Durgapur: It was towards the fag-end of October when my fellow Bengalis, still in a trance from the Durga puja festivities, suddenly felt a bout of panic with the news that an ‘NRC-like’ exercise had begun in the state of West Bengal, despite assurance from Chief Minister Mamata Banerjee that no NRC-like exercise would be carried out in the state. Despite Ms Banerjee’s repeated assurances, the news spread like wildfire, especially fuelling outrage, fear and panic through the social media.
The Election Commission, in my home town of Durgapur, started distributing a form asking residents to fill up their voter card details, bringing the fire closer home for me. The interesting caveat to this annual voter list update ritual was that the head of family was also asked to provide his or her Aadhaar details, along with the form.
Having been aware of developments on this front and its fallout on different people in Assam, my elder sister, Sricheta Sengupta, called me up in panic to inform me about the latest development, asking me to come down home from Hyderabad, where I work as a journalist in the finance desk of Deccan Chronicle.

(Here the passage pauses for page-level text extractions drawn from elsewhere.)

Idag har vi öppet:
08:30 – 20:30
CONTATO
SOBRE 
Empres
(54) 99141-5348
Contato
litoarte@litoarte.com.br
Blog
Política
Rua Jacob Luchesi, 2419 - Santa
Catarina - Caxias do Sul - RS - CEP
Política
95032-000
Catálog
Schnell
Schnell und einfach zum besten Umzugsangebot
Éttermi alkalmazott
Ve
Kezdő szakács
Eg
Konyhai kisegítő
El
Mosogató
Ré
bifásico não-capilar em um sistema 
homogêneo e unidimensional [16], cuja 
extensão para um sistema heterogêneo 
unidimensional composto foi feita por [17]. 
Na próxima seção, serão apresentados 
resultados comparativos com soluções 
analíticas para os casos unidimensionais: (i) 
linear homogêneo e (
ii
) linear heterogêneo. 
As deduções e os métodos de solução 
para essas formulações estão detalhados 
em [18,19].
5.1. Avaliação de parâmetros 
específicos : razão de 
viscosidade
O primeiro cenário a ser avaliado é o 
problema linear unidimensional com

On reaching my hometown, it stuck me that it had same vibe as from the days when I grew up there, yet it looked different. The air felt strange. The aura of National Registry of Citizens, with its strong tinge of gloom and despondency, and an added taste of fear, was palpable.

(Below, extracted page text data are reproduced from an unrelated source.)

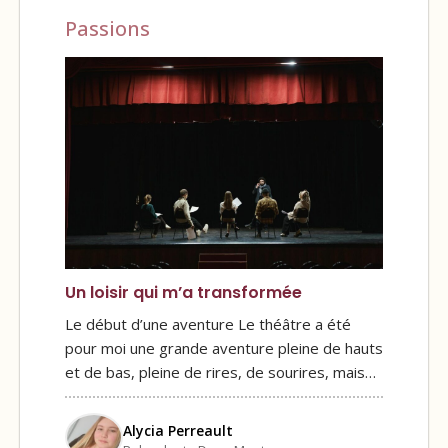
Passions
Un loisir qui m’a transformée
Le début d’une aventure Le théâtre a été
pour moi une grande aventure pleine de hauts
et de bas, pleine de rires, de sourires, mais…
Alycia Perreault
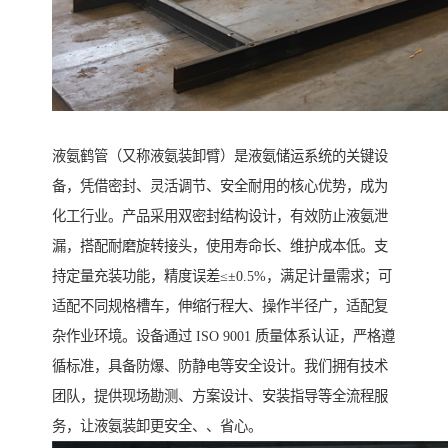
液氨鹤管（又称液氨装卸臂）是液氨储运系统的关键设
备，凭借密封、灵活调节、安全耐用的核心优势，成为
化工行业。产品采用双密封结构设计，有效防止液氨泄
漏，搭配耐磨旋转接头，使用寿命长、维护成本低。支
持定量充装功能，精度误差≤±0.5%，满足计量需求；可
适配不同规格槽车，伸缩行程大、操作半径广，适配复
杂作业环境。设备通过 ISO 9001 质量体系认证，严格遵
循标准，具备防爆、防静电等安全设计。我们拥有技术
团队，提供现场勘测、方案设计、安装指导等全流程服
务，让液氨装卸更安全、、省心。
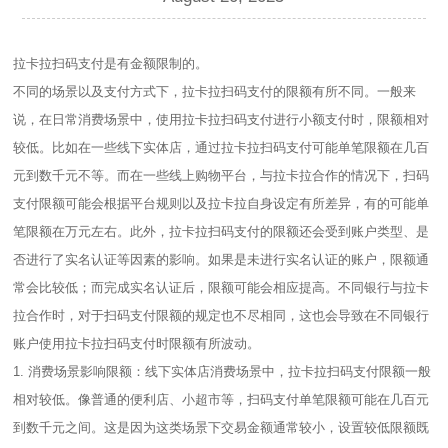
拉卡拉扫码支付是有金额限制的。
不同的场景以及支付方式下，拉卡拉扫码支付的限额有所不同。一般来
说，在日常消费场景中，使用拉卡拉扫码支付进行小额支付时，限额相对
较低。比如在一些线下实体店，通过拉卡拉扫码支付可能单笔限额在几百
元到数千元不等。而在一些线上购物平台，与拉卡拉合作的情况下，扫码
支付限额可能会根据平台规则以及拉卡拉自身设定有所差异，有的可能单
笔限额在万元左右。此外，拉卡拉扫码支付的限额还会受到账户类型、是
否进行了实名认证等因素的影响。如果是未进行实名认证的账户，限额通
常会比较低；而完成实名认证后，限额可能会相应提高。不同银行与拉卡
拉合作时，对于扫码支付限额的规定也不尽相同，这也会导致在不同银行
账户使用拉卡拉扫码支付时限额有所波动。
1. 消费场景影响限额：线下实体店消费场景中，拉卡拉扫码支付限额一般
相对较低。像普通的便利店、小超市等，扫码支付单笔限额可能在几百元
到数千元之间。这是因为这类场景下交易金额通常较小，设置较低限额既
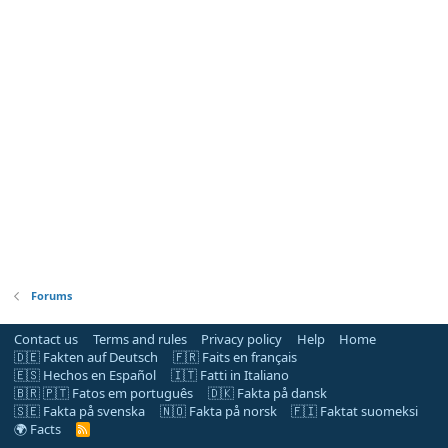
Forums
Contact us
Terms and rules
Privacy policy
Help
Home
🇩🇪 Fakten auf Deutsch
🇫🇷 Faits en français
🇪🇸 Hechos en Español
🇮🇹 Fatti in Italiano
🇧🇷 🇵🇹 Fatos em português
🇩🇰 Fakta på dansk
🇸🇪 Fakta på svenska
🇳🇴 Fakta på norsk
🇫🇮 Faktat suomeksi
🌍 Facts
R
S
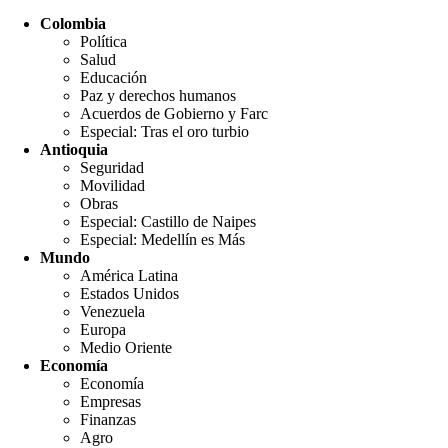
Colombia
Política
Salud
Educación
Paz y derechos humanos
Acuerdos de Gobierno y Farc
Especial: Tras el oro turbio
Antioquia
Seguridad
Movilidad
Obras
Especial: Castillo de Naipes
Especial: Medellín es Más
Mundo
América Latina
Estados Unidos
Venezuela
Europa
Medio Oriente
Economía
Economía
Empresas
Finanzas
Agro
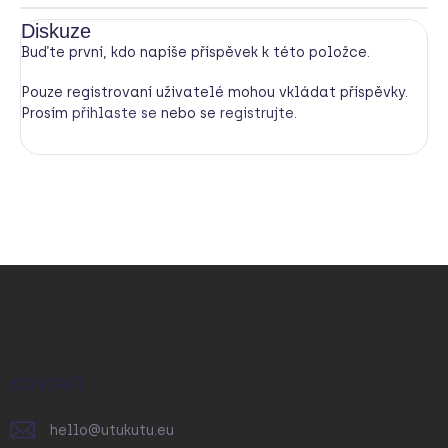
Diskuze
Buďte první, kdo napíše příspěvek k této položce.
Pouze registrovaní uživatelé mohou vkládat příspěvky.
Prosím
přihlaste se
nebo se
registrujte
.
Z
á
p
a
t
í
KONTAKT
hello
@
utukutu.eu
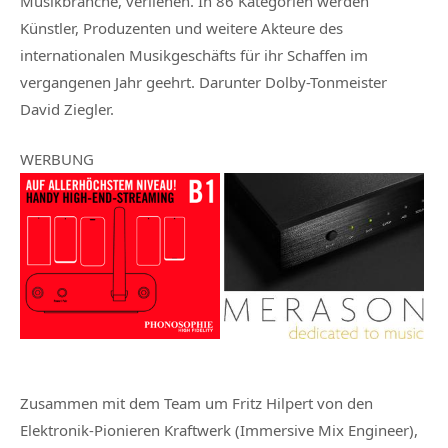
Musikbranche, verliehen. In 86 Kategorien werden
Künstler, Produzenten und weitere Akteure des
internationalen Musikgeschäfts für ihr Schaffen im
vergangenen Jahr geehrt. Darunter Dolby-Tonmeister
David Ziegler.
WERBUNG
Zusammen mit dem Team um Fritz Hilpert von den
Elektronik-Pionieren Kraftwerk (Immersive Mix Engineer),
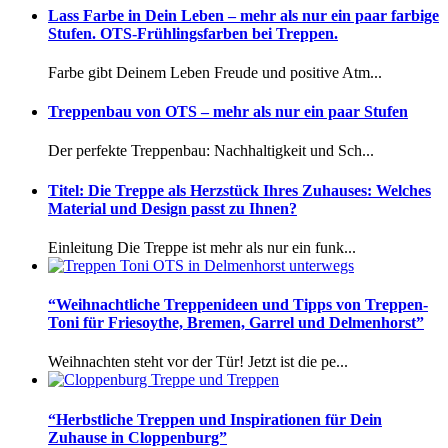
Lass Farbe in Dein Leben – mehr als nur ein paar farbige
Stufen. OTS-Frühlingsfarben bei Treppen.
Farbe gibt Deinem Leben Freude und positive Atm...
Treppenbau von OTS – mehr als nur ein paar Stufen
Der perfekte Treppenbau: Nachhaltigkeit und Sch...
Titel: Die Treppe als Herzstück Ihres Zuhauses: Welches
Material und Design passt zu Ihnen?
Einleitung Die Treppe ist mehr als nur ein funk...
“Weihnachtliche Treppenideen und Tipps von Treppen-
Toni für Friesoythe, Bremen, Garrel und Delmenhorst”
Weihnachten steht vor der Tür! Jetzt ist die pe...
“Herbstliche Treppen und Inspirationen für Dein
Zuhause in Cloppenburg”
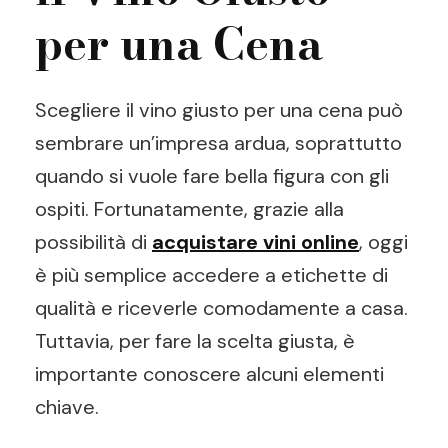
per una Cena
Scegliere il vino giusto per una cena può
sembrare un’impresa ardua, soprattutto
quando si vuole fare bella figura con gli
ospiti. Fortunatamente, grazie alla
possibilità di
acquistare vini online
, oggi
è più semplice accedere a etichette di
qualità e riceverle comodamente a casa.
Tuttavia, per fare la scelta giusta, è
importante conoscere alcuni elementi
chiave.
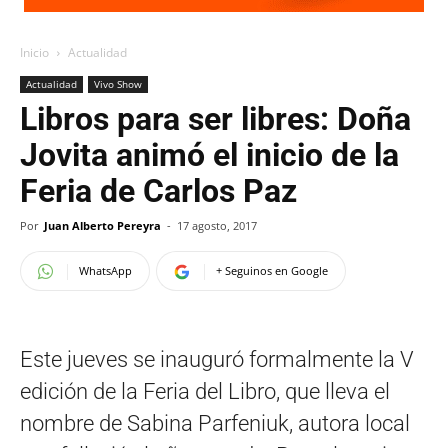
Inicio
Actualidad
Actualidad
Vivo Show
Libros para ser libres: Doña
Jovita animó el inicio de la
Feria de Carlos Paz
Por
Juan Alberto Pereyra
-
17 agosto, 2017
WhatsApp
+ Seguinos en Google
Este jueves se inauguró formalmente la V
edición de la Feria del Libro, que lleva el
nombre de Sabina Parfeniuk, autora local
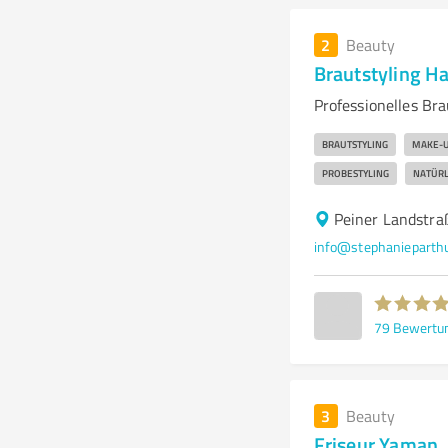
2
Beauty
Brautstyling H
Professionelles B
BRAUTSTYLING
MAKE-
PROBESTYLING
NATÜRL
Peiner Landstr
info@stephanieparth
79
Bewertu
3
Beauty
Friseur Yaman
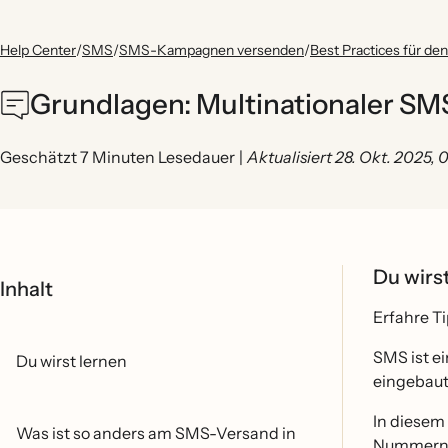
Help Center
/
SMS
/
SMS-Kampagnen versenden
/
Best Practices für de
Grundlagen: Multinationaler SM
Geschätzt 7 Minuten Lesedauer
|
Aktualisiert 28. Okt. 2025,
Du wirs
Inhalt
Erfahre T
SMS ist e
Du wirst lernen
eingebaut 
In diesem 
Was ist so anders am SMS-Versand in
Nummern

A developed city amongst the B-towns of India, with a working airport and a highly educated and aware populace; the city, named after mother Durga, the mighty, awe-inspiring goddess who slays demons, was in an undeniable grip of panic.

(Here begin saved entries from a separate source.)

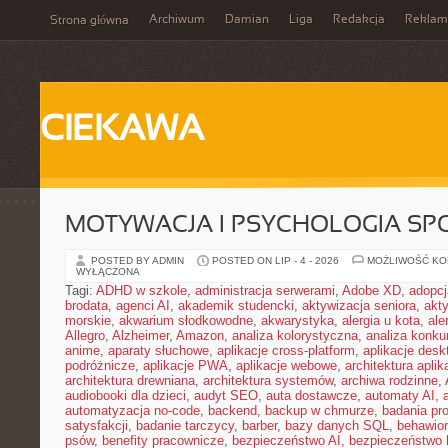
Archiwum
Damian
Liga
Redakcja
Reklam
Strona główna
CIEKAWA
MOTYWACJA I PSYCHOLOGIA SP
POSTED BY ADMIN
POSTED ON LIP - 4 - 2026
MOŻLIWOŚĆ K
WYŁĄCZONA
Tagi:
ADHD w szkole
,
administracja serwerami
,
Adobe XD
,
adopcj
brodata
,
agenci AI
,
akademik studencki
,
aktywizacja seniora
,
akt
morskie
,
akwarium słodkowodne
,
akwarystyka
,
alergia u kota
,
ale
Allegro
,
Alzheimer
,
Amazon
,
analiza kolorystyczna
,
analiza konkur
anime
,
aparaty słuchowe
,
aplikacje cross-platform
,
aplikacje des
podróżnicze
,
aplikacje PWA
,
aplikacje webowe
,
architektura aplika
architektura drewniana
,
architektura systemów
,
archiwa rodzinne
,
audiobooki dla dzieci
,
audyt SEO
,
auta dostawcze
,
automaty AI
,
automatyzacja no-code
,
backend
,
backup w chmurze
,
badania pro
satysfakcji
,
badanie tarczycy
,
barber
,
bazy danych SQL
,
behawior
psów
,
benefity pracownicze
,
bezpieczeństwo AI
,
bezpieczeństwo h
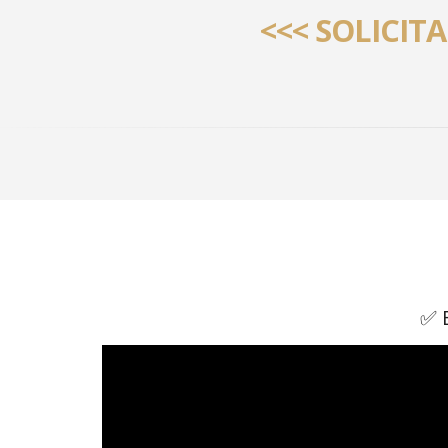
<<< SOLICIT
✅ 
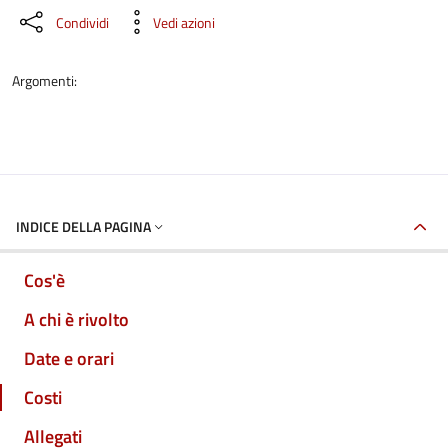
Condividi
Vedi azioni
Argomenti:
INDICE DELLA PAGINA
Cos'è
A chi è rivolto
Date e orari
Costi
Allegati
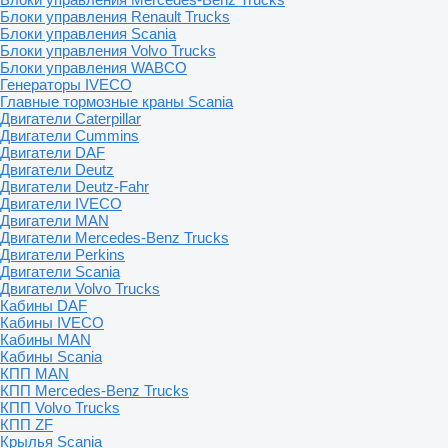
Блоки управления Renault Trucks
Блоки управления Scania
Блоки управления Volvo Trucks
Блоки управления WABCO
Генераторы IVECO
Главные тормозные краны Scania
Двигатели Caterpillar
Двигатели Cummins
Двигатели DAF
Двигатели Deutz
Двигатели Deutz-Fahr
Двигатели IVECO
Двигатели MAN
Двигатели Mercedes-Benz Trucks
Двигатели Perkins
Двигатели Scania
Двигатели Volvo Trucks
Кабины DAF
Кабины IVECO
Кабины MAN
Кабины Scania
КПП MAN
КПП Mercedes-Benz Trucks
КПП Volvo Trucks
КПП ZF
Крылья Scania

People, whom I have known for long, were queuing up, surprisingly, in front of cyber cafes, inexplicably, given the proliferation of dirt cheap 4G connections and budget smartphones.
The rationale soon hit hard — these cafes had put up signboards which read ominously, ‘update your voter card/NRC’ for Rs 50 only.
It was meant to attract residents who were not too technologically savvy, or not so literate to understand and handle the entire procedure on their own. But the panic fuelled most residents, not sure whom to trust, to rush to ensure their ID cards were error-free.
Technology access and education gave no confidence – the question facing each Indian there was – would I be able to prove my Indianness? And who could leave something to chance on that wager?
A childhood friend, Subhashis Dutta, who also had flown into the city after hearing about the update panic, said, “While it is understandable that the EC is proactively updating the voter list, rumour has gained sufficient grounds that this is NRC. The reasoning is that such matters like citizenship come under the purview of the Central government, not the state. So no reassurance from the CM is comforting. Yet, there is no clarity on the issue.” He further said that EC staff, who had handed the form to his father, had told him that he is “merely a government employee” and asked him to contact the SDO if he had any “further clarifications to seek.”
The same ‘I am a humble government employee, and helpless, and merely following orders’, speech was repeated to me too, when I had asked the same question, as I was recalcitrant to link my mother’s Aadhaar card to her voter ID card until the Supreme Court gave its verdict on the issue. Quite clearly, the lessons of Nuremberg not learnt. I was seething. I believe if such a government order came, it would be most likely challenged as soon as it would be officially announced. I learnt that the Aadhaar card, rumoured to be compulsory for verification, wasn’t even required.
Any government- issued address proof and a mobile number were enough for the exercise. Once I reached the Sub- Divisional Magistrate’s (SDO’s) office, I could recognise several panicstricken faces. They were there to make their IDs error-free. My purpose was different, which gave me courage, at least visible confidence. I asked why the EC had suddenly become proactive in updating the voters list and what was the need to link the voter card to Aadhaar. I argued that
Aadhaar was a proof of identity, not a proof of citizenship. My quest, however, proved to be futile. All my attempts to seek answers were stonewalled. It did little to instil confidence amongst the members of the crowd. Till then, I hadn’t mentioned my profession, of being a journalist, or my association with Deccan Chronicle. Open sesame. Immediately, doors started to open up. My questions were being answered in a polite manner. But the answers I received ranged from “I won’t be able to speak to the media” to “But, it is an order from the EC.”
However, no word was spoken when I mentioned the word NRC. A frozen silence was the only denial that this exercise was a precursor to it. They soon followed up with a question of their own. Why had the organisationsent an outstation reporter to do the story? After explaining my situation, I got a lesson from the officials at SDO’s office on how to get my work done. I was directed to a poster hanging outside, which illustrated the process of how to verify details on a voter card. From the details, I used a Voter Helpline app to complete the verification for my family and I. But my question on has the NRC’s shadow reached Bengal remain unanswered, the kind of shadow that ominous events looming ahead cast.